- Your task: Needed from the data below: every line from the one with "ring pip: (236, 762)" up to and including the one with "index mcp: (323, 684)", repeated exactly and with nothing else.

[Stored items from a collection]

....

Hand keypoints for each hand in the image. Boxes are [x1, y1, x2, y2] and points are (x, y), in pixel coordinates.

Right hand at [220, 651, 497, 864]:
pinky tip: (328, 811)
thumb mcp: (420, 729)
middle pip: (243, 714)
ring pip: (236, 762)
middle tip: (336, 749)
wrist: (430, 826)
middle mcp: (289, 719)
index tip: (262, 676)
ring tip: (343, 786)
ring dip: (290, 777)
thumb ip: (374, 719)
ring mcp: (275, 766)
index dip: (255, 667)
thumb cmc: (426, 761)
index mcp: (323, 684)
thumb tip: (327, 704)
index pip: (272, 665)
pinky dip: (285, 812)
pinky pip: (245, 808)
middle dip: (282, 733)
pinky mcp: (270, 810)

....

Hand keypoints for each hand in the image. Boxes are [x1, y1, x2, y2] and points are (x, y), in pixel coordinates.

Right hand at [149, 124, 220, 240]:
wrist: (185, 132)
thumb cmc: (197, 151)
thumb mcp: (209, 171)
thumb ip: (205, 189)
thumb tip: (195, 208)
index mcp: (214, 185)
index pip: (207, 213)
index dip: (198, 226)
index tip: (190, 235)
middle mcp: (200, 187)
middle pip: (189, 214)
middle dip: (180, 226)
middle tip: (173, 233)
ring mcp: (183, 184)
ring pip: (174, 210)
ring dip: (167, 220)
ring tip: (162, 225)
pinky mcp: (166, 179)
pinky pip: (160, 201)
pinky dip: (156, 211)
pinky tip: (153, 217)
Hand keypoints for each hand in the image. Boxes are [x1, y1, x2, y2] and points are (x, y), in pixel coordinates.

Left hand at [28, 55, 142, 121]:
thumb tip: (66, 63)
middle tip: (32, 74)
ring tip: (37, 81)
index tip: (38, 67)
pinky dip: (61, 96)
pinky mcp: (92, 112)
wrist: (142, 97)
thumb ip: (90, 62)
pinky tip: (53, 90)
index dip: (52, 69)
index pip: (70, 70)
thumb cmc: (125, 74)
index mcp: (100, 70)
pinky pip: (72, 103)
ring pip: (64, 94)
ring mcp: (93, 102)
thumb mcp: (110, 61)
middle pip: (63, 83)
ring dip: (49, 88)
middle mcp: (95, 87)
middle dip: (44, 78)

....

- Your solution:
ring pip: (236, 762)
middle tip: (336, 749)
wrist: (430, 826)
middle mcp: (289, 719)
index tip: (262, 676)
ring tip: (343, 786)
ring dip: (290, 777)
thumb ip: (374, 719)
ring mcp: (275, 766)
index dip: (255, 667)
thumb cmc: (426, 761)
index mcp: (323, 684)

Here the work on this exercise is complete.